Talented young Slovenian pianist Kaja Draksler with her solo record In Otherness Oneself (UNSOUNDS 73U), sometimes using a quarter-tone keyboard…she herself speaks many different languages, and extends this aspect of herself to her music, such that each of the seven pieces is said to have its own unique musical language. She spent some time developing these and I think we can assume that the recording, which took place on just one day, was only one part of all the preparatory effort that went into the realisation of In Otherness Oneself.
The other thing she’s big on is “possession”; she sees the artistic creative act as one where the spirit, or some other powerful unknown agency, takes hold of the creator and inhabits them, such that the musician knows no peace until the work is completed. Draksler is quite clear about her interest in voodoo; at any rate, that Haitian ceremony (which some see as an advanced form of hypnosis) is referred to as a direct inspiration for her practice. Around the third piece ‘Prst, Roka, Laket’ one begins to get some sense of the difference between these examples of her musical language experiments; one also clearly detects the Cecil Taylor strain of influence, that free jazz titan who has become one of her personal mentors. She has written an academic paper on the man for her master’s degree thesis, and even the title of this album is drawn from a Cecil Taylor poem. What’s interesting is how she deploys the block-chords and quicksilver detailed tinkling sounds which, in Taylor’s hands result in a somewhat aggressive and overwhelming typhoon of complex music. In Draksler’s hands, the result is much more approachable and accessible, allowing us to appreciate the details of the music.

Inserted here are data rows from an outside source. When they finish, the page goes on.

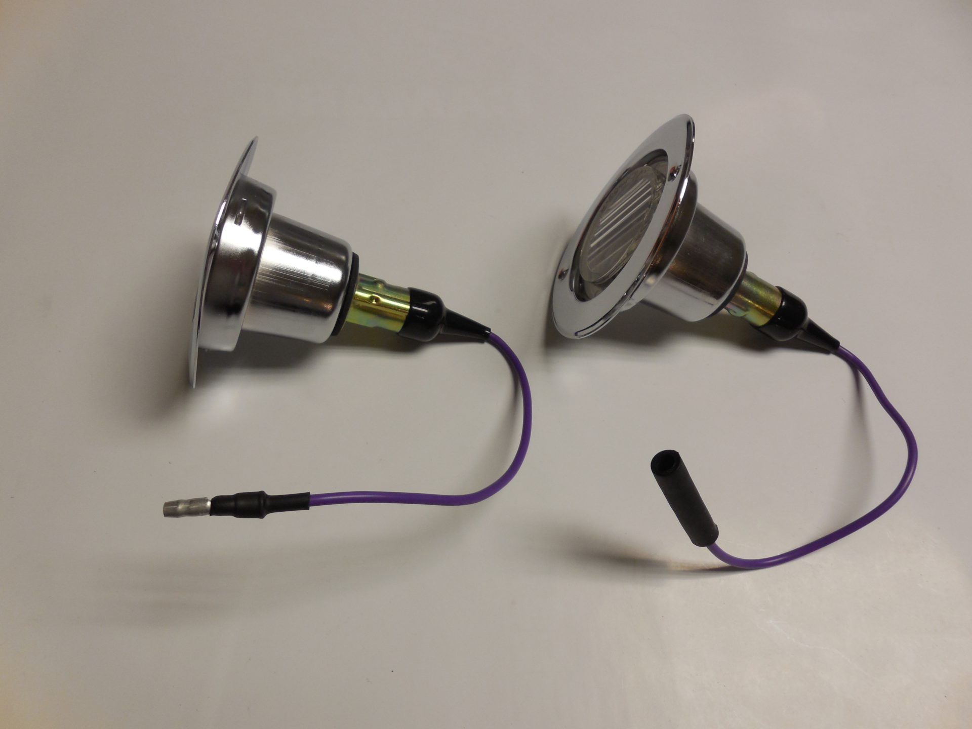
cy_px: 364
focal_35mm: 26
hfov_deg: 67.3
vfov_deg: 53.1
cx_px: 486
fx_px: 730
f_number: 3.5
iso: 140
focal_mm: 4.6
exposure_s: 1/30
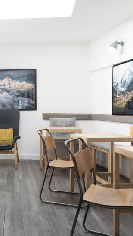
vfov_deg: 51.6
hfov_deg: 28.9
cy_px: 115
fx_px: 245
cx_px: 8
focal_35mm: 39
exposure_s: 1/125
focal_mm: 20
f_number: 5.6
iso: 1600
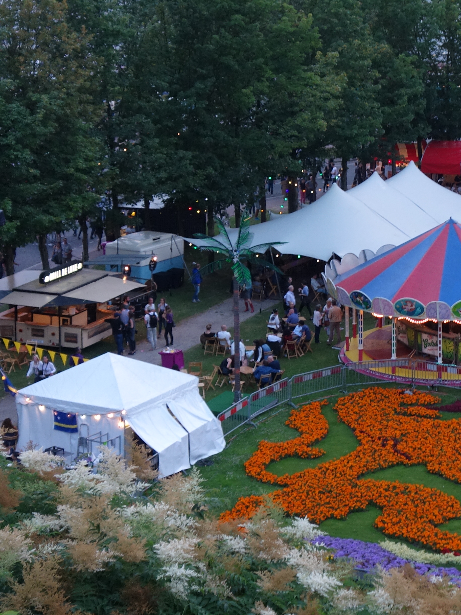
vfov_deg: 21.0
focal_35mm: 93
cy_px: 206
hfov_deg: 15.7
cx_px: 431
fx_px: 1652
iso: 400
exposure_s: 1/50
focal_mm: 16.01
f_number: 3.2
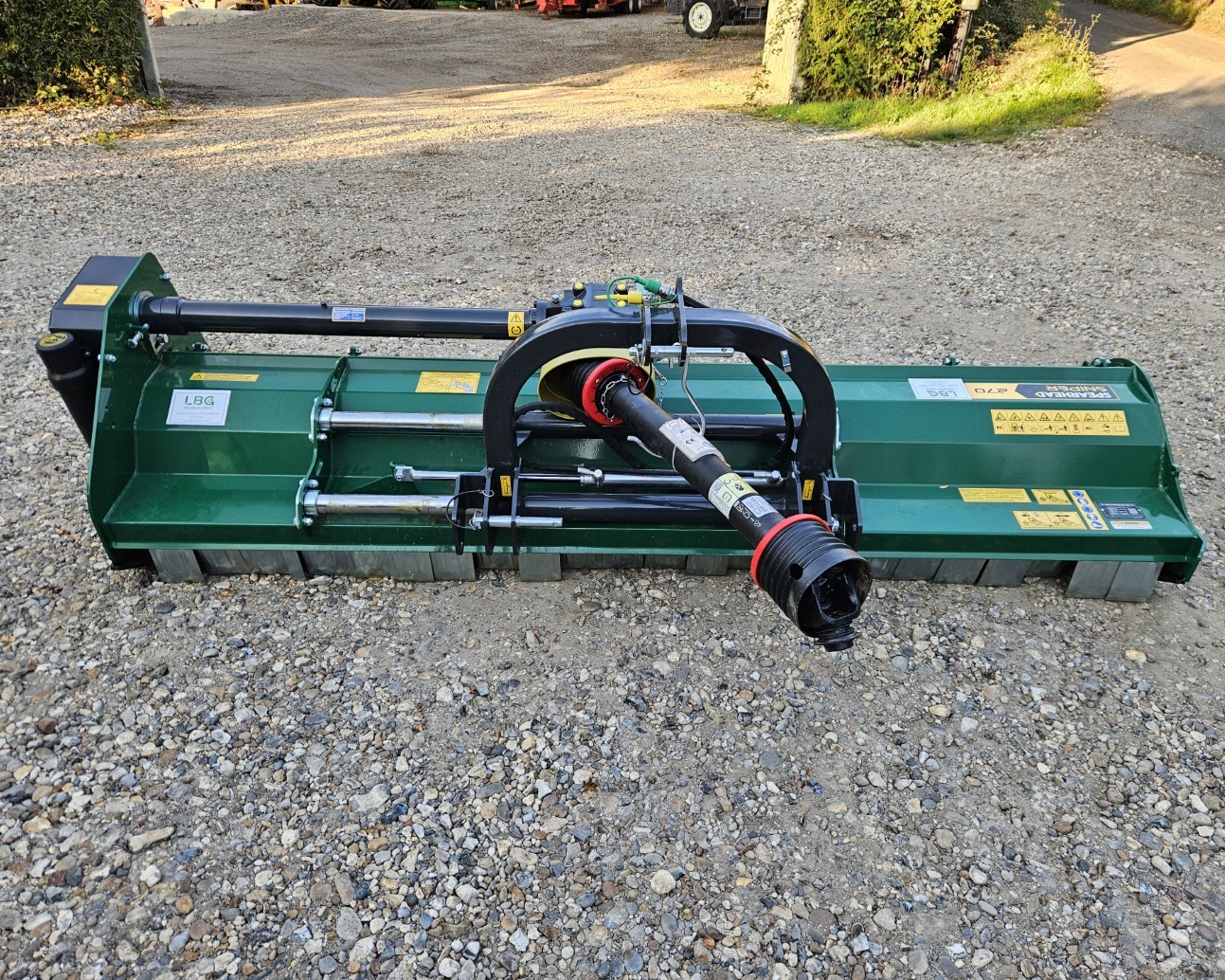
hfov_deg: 68.1
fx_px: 906
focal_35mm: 25
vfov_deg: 56.8
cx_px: 628
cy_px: 511
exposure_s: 1/190
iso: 50
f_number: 1.8
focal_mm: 5.4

I believe Kaja Draksler is very much aware of her situation as a cultured European who learned free jazz as part of her education, but in making these references to the history of Afro-American music she is doing her part to enrich the culture, doing it in a very compassionate and appreciative manner.
She’s also plugged into what she calls the “Dutch jazz / improvised music legacy”, reflecting the fact that she did her studies in the Netherlands, and continues to flourish with her fellow musicians in Amsterdam – besides her own Octet, there are collaborations with Terrie Ex, Onno Govaert, and other players. Besides all the jazz strains, In Otherness Oneself still remains a largely unclassifiable work of modernism, with detectable avant-classical elements (the use of quarter-tone keyboard might be a nod in a Cagean direction) and small experimental flourishes, such as including recordings of texts and poems on two tracks. From 19 April 2022.